In Serverpod the connection details and password for the database are stored inside the config directory in your server package. Serverpod automatically establishes a connection to the Postgres instance by using these configuration details when you start the server.

The easiest way to get started is to use a Docker container to run your local Postgres server, and this is how Serverpod is set up out of the box. This page contains more detailed information if you want to connect to another database instance or run Postgres locally yourself.

Connection details

Each environment configuration contains a database keyword that specifies the connection details. For your development build you can find the connection details in the config/development.yaml file.

This is an example:

...
database:
host: localhost
port: 8090
name: <YOUR_PROJECT_NAME>
user: postgres
...

The name refers to the database name, host is the domain name or IP address pointing to your Postgres instance, port is the port that Postgres is listening to, and user is the username that is used to connect to the database.

caution

By default, Postgres is listening for connections on port 5432. However, the Docker container shipped with Serverpod uses port 8090 to avoid conflicts. If you host your own instance, double-check that the correct port is specified in your configuration files.

Database password

The database password is stored in a separate file called passwords.yaml in the same config directory. The password for each environment is stored under the database keyword in the file.
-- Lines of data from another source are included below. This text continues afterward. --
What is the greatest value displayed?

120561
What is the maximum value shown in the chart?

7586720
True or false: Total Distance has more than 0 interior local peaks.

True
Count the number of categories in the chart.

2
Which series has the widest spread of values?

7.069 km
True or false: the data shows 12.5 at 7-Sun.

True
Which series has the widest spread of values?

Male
An example of this could look like this:

...
development:
database: '<MY DATABASE PASSWORD>'
...

Development database

A newly created Serverpod project has a preconfigured Docker instance with a Postgres database set up. Run the following command from the root of the server package to start the database:

$ docker compose up --build --detach

To stop the database run:

$ docker compose stop

To remove the database and delete all associated data, run:

$ docker compose down -v

Connecting to a custom Postgres instance

Just like you can connect to the Postgres database inside the Docker container, you can connect to any other Postgres instance. There are a few things you need to take into consideration:

  • Make sure that your Postgres instance is up and running and is reachable from your Serverpod server.
  • You will need to create a user with a password, and a database.

Connecting to a local Postgres server

If you want to connect to a local Postgres Server (with the default setup) then the development.yaml will work fine if you set the correct port, user, database, and update the password in the passwords.yaml file.
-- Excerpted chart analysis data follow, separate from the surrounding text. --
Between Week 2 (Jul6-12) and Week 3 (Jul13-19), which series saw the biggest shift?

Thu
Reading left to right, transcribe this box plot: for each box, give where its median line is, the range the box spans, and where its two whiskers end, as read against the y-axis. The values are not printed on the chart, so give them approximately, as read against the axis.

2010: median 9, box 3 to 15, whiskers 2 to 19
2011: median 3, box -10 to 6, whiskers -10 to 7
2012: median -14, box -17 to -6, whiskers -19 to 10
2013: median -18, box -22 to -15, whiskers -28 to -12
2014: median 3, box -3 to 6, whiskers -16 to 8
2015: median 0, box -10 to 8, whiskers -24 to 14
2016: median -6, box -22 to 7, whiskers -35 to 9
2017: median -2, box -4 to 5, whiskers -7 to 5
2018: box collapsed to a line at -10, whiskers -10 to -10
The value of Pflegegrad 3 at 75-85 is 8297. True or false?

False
Connecting to a remote Postgres server

To connect to a remote Postgres server (that you have installed on a VPS or VDS), you need to follow a couple of steps:

  • Make sure that the Postgres server has a reachable network address and that it accepts incoming traffic.
  • You may need to open the database port on the machine. This may include configuring its firewall.
  • Update your Serverpod database config to use the public network address, database name, port, user, and password.

Connecting to Google Cloud SQL

You can connect to a Google Cloud SQL Postgres instance in two ways:

  1. Setting up the Public IP Authorized networks (with your Serverpod server IP) and changing the database host string to the Cloud SQL public IP.
  2. Using the Connection String if you are hosting your Serverpod server on Google Cloud Run and changing the database host string to the Cloud SQL: /cloudsql/my-project:server-location:database-name/.s.PGSQL.5432.

The next step is to update the database password in passwords.yaml and the connection details for the desired environment in the config folder.

info

If you are using the isUnixSocket don't forget to add "/.s.PGSQL.5432" to the end of the host IP address. Otherwise, your Google Cloud Run instance will not be able to connect to the database.

Connecting to AWS RDS

You can connect to an AWS RDS Instance in two ways:

  1. Enable public access to the database and configure VPC/Subnets to accept your Serverpod's IP address.
  2. Use the Endpoint database-name.some-unique-id.server-location.rds.amazonaws.com to connect to it from AWS ECS.

The next step is to update the database password in passwords.yaml and the connection details for the desired environment in the config folder.